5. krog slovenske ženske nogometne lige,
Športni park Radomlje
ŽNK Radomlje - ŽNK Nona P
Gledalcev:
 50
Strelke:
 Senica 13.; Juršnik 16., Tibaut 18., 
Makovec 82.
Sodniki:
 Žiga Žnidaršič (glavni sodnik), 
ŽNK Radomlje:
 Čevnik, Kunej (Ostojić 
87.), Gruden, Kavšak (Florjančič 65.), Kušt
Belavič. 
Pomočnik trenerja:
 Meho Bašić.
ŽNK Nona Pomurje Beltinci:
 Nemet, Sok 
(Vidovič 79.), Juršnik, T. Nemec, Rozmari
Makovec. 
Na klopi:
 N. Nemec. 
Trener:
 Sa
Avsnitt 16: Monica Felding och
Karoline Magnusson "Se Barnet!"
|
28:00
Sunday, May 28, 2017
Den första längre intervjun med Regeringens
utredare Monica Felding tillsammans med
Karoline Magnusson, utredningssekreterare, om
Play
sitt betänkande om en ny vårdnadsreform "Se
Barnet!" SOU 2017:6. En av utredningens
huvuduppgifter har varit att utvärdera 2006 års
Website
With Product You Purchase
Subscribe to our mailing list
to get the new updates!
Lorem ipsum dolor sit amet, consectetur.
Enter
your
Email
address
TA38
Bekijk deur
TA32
________________________
> [WHAT IS REQUIRED]
Copy every record above verbatim and in full.

> [SOLUTION TO THIS TASK]
5. krog slovenske ženske nogometne lige,
Športni park Radomlje
ŽNK Radomlje - ŽNK Nona P
Gledalcev:
 50
Strelke:
 Senica 13.; Juršnik 16., Tibaut 18., 
Makovec 82.
Sodniki:
 Žiga Žnidaršič (glavni sodnik), 
ŽNK Radomlje:
 Čevnik, Kunej (Ostojić 
87.), Gruden, Kavšak (Florjančič 65.), Kušt
Belavič. 
Pomočnik trenerja:
 Meho Bašić.
ŽNK Nona Pomurje Beltinci:
 Nemet, Sok 
(Vidovič 79.), Juršnik, T. Nemec, Rozmari
Makovec. 
Na klopi:
 N. Nemec. 
Trener:
 Sa
Avsnitt 16: Monica Felding och
Karoline Magnusson "Se Barnet!"
|
28:00
Sunday, May 28, 2017
Den första längre intervjun med Regeringens
utredare Monica Felding tillsammans med
Karoline Magnusson, utredningssekreterare, om
Play
sitt betänkande om en ny vårdnadsreform "Se
Barnet!" SOU 2017:6. En av utredningens
huvuduppgifter har varit att utvärdera 2006 års
Website
With Product You Purchase
Subscribe to our mailing list
to get the new updates!
Lorem ipsum dolor sit amet, consectetur.
Enter
your
Email
address
TA38
Bekijk deur
TA32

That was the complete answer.